Policies that – if Mr Trump does not scare the market horses on the levels of US debt, a big ask – could provide a short term economic boost.
“The near term positive story comes from the Trump promises about infrastructure spending in the US – the possibility of that actually helps the US economy to grow a bit faster in the short term,” Mr King told me.
“In the longer term the most important issue is what does Trump mean for the global economic system, in particular the global trading system?
“He has talked about hitting China with tariffs, he’s talked about building that wall with Mexico, dismantling the North American Free Trade Agreement.
“All these things are pieces of architecture that have linked the world together more closely over the past few years.
“We know that the more that trade barriers have been dismantled the better it’s been for global growth.
“The more that capital has been able to flow around the world, the better it’s been for global growth.
“So effectively removing these things by creating walls, by creating barriers, it does create some big questions about how the global economy remains integrated in the years ahead.
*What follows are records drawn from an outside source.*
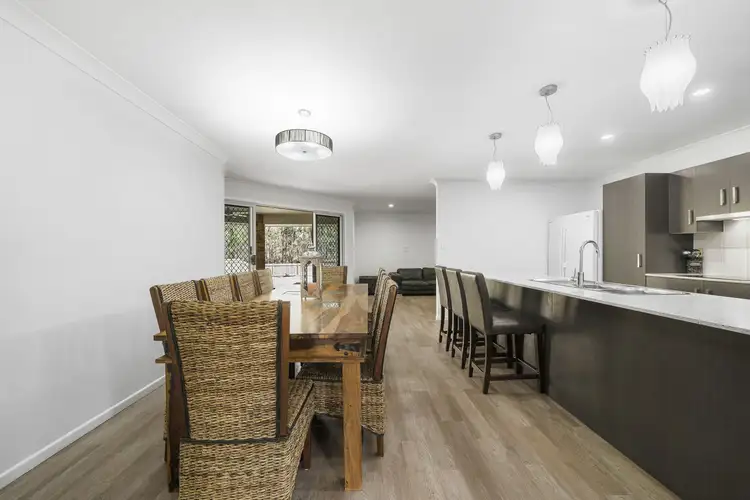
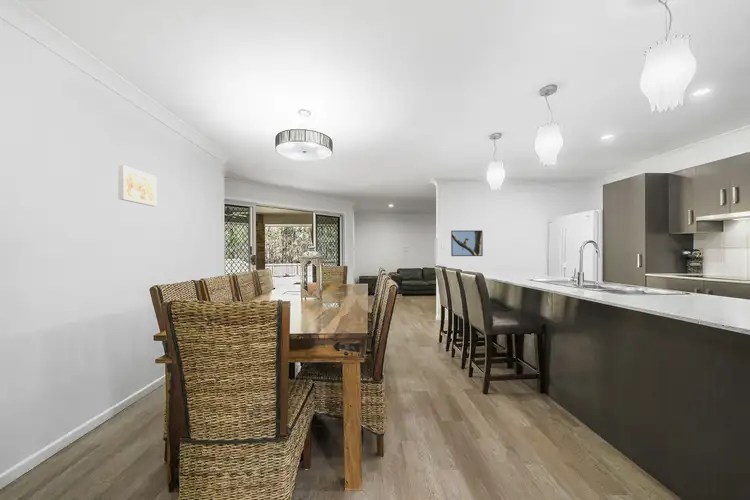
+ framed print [450,229,484,257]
+ wall art [117,164,158,207]
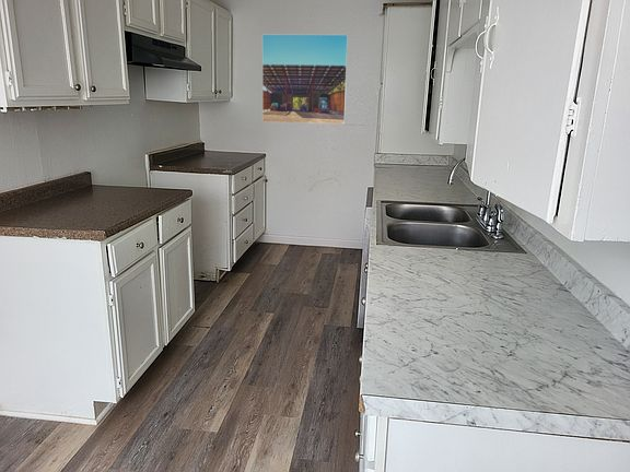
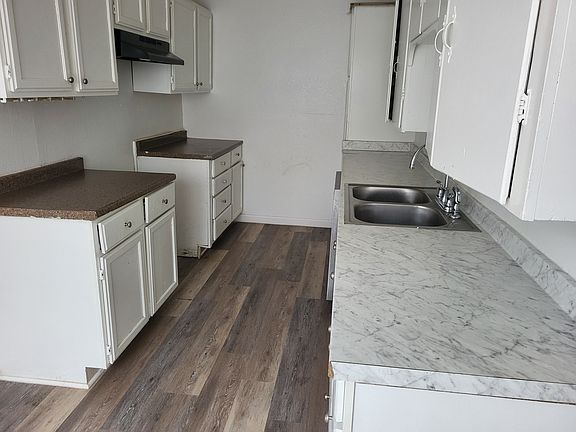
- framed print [261,33,349,126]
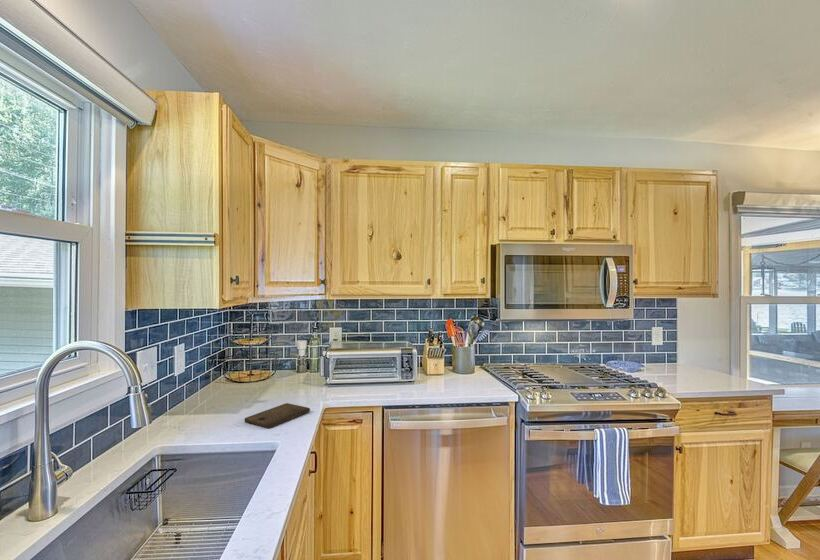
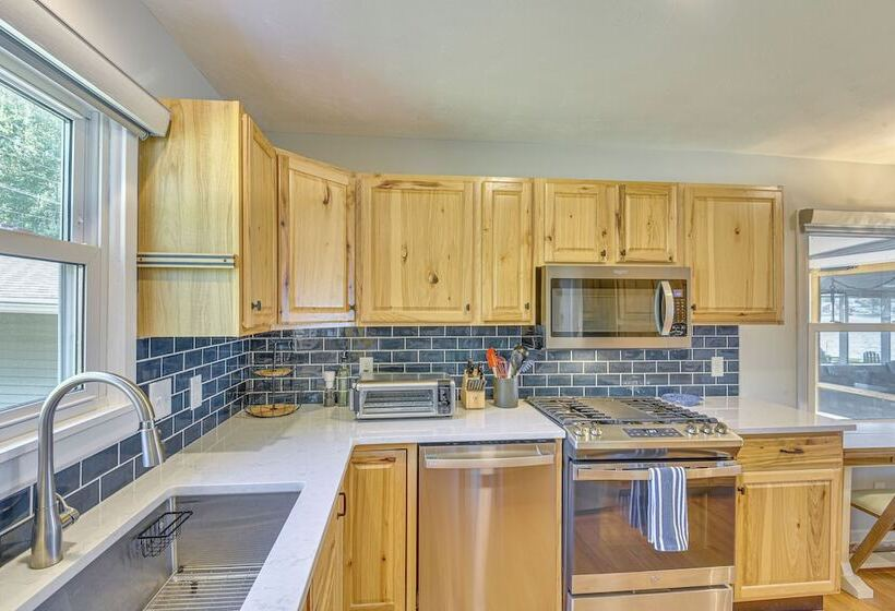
- cutting board [244,402,311,429]
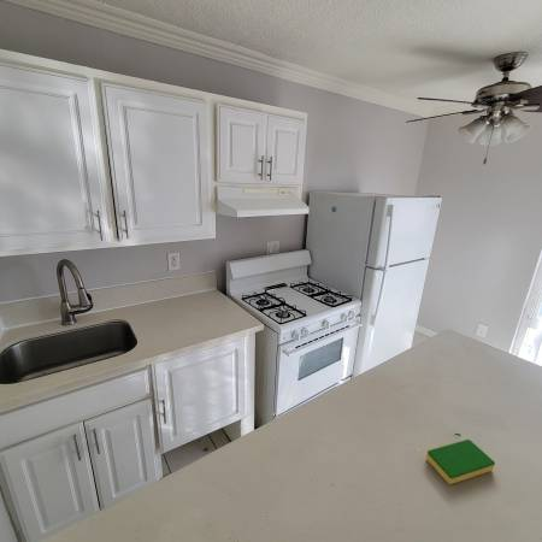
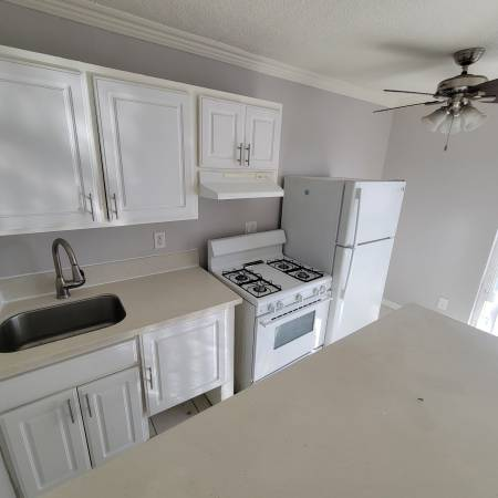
- dish sponge [425,438,496,485]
The more disintegration there is, the bigger the risk is of lower growth.”
This is the calculation investors are now considering.
How much of Mr Trump’s campaign rhetoric will translate into actual policy?
And how much will his more conciliatory tone from this morning – he spoke of “partnership not conflict” with countries around the world – set the tone for his presidency?
As the markets watch and wait, it is for Mr Trump to decide which route he wants to travel.
Until that is clear, this somewhat phoney peace on the markets looks likely to continue.